Scientific classification
- Kingdom: Animalia
- Phylum: Arthropoda
- Clade: Pancrustacea
- Class: Insecta
- Order: Coleoptera
- Suborder: Polyphaga
- Infraorder: Cucujiformia
- Family: Curculionidae
- Genus: Trigonopterus
- Species: T. acuminatus
- Binomial name: Trigonopterus acuminatus Riedel, 2014

= Trigonopterus acuminatus =

- Genus: Trigonopterus
- Species: acuminatus
- Authority: Riedel, 2014

Species of beetle

Trigonopterus acuminatus is a species of flightless weevil in the genus Trigonopterus from Indonesia. The species was described in 2014 and is named after the shape of its elytra. The beetle is 2.74–3.14 mm long. It has reddish-brown legs and antennae, while the rest of the body is black. Endemic to East Java, where it is known only from Mount Wilis at elevations of 1379–1485 m.

==Taxonomy==
Trigonopterus acuminatus was described by the entomologist Alexander Riedel in 2014 on the basis of an adult male specimen collected from Mount Wilis on the island of Java in Indonesia. The specific name is derived from Latin acuminatus, meaning "pointed", and refers to the shape of its elytra.

==Description==
The beetle is 2.74–3.14 mm long. It has reddish-brown legs and antennae, while the rest of the body is black. Its body is elongated, with a noticeable narrowing between the pronotum and elytra when viewed from above, and it appears convex in profile. The rostrum features a central ridge and two submedian ridges, with the grooves between them each containing a sparse row of upright, hair-like (piliform) scales. The epistome has a faint, transverse, slightly angled ridge.

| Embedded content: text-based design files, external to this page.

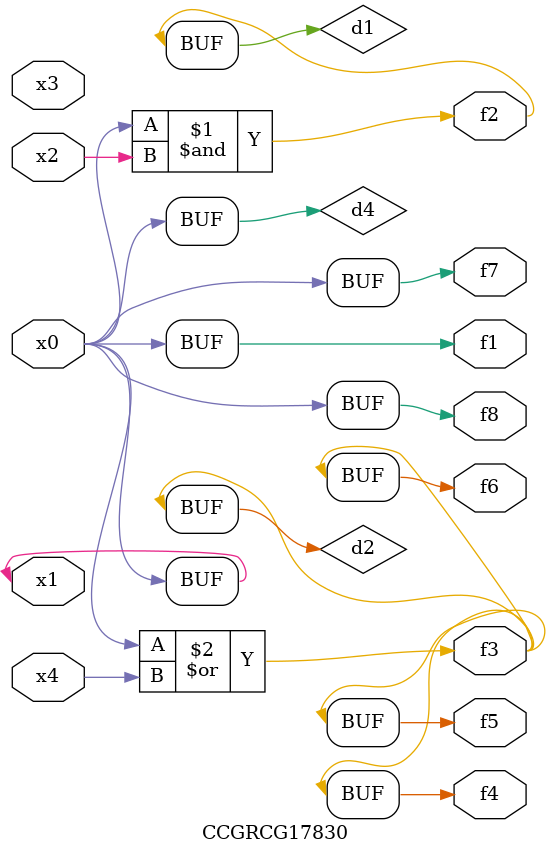
<source format=v>
module CCGRCG17830(
	input x0, x1, x2, x3, x4,
	output f1, f2, f3, f4, f5, f6, f7, f8
);

	wire d1, d2, d3, d4;

	and (d1, x0, x2);
	or (d2, x0, x4);
	nand (d3, x0, x2);
	buf (d4, x0, x1);
	assign f1 = d4;
	assign f2 = d1;
	assign f3 = d2;
	assign f4 = d2;
	assign f5 = d2;
	assign f6 = d2;
	assign f7 = d4;
	assign f8 = d4;
endmodule

</source>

The pronotum shows a weak narrowing near the front and is densely covered with punctures. The spaces between the punctures are finely textured and bear a mix of flat and upright hair-like scales. The elytra have faint grooves marked by fine lines and rows of small punctures. The flat areas between the grooves are also finely textured and punctured, with sparse, flat hairs. Along the base, there are longer, semi-upright piliform scales. In the apical quarter, interval 7 forms a lateral edge, and the sutural interval creates a pair of small projections above the nearly straight elytral tip, which are hidden from a top view.

The femora are not toothed and the underside ridge is weakly crenulate. The hind femur has a stridulatory patch near the tip. The upper edge of the hind tibia has small teeth in its basal third, and the middle tibia has a sharp tooth formed by an angled projection near the base. The first two abdominal segments are slightly sunken and mostly smooth, while the fifth segment has a shallow central pit.

In males, the penis has slightly concave sides and a rounded tip. The transfer apparatus is thick, flagelliform, and twice the length of the penis. The apodemes are 2.1 times the length of the penis. The ductus ejaculatorius lacks a distinct bulb.

In females, the rostrum features a central ridge and two submedian ridges that are smooth. The epistome is simple in structure. The integument of females shows a less distinct fine texture, and the piliform scales are shorter and more sparsely distributed compared to males. The tip of the elytra is slightly shorter, with the sutural intervals forming a pair of small tubercles. The first two abdominal segments (ventrites) are flat, as is ventrite 5.

==Distribution==
Trigonopterus acuminatus is endemic to the Indonesian province of East Java, where it is known only from Mount Wilis. It has been recorded from elevations of 1379–1485 m.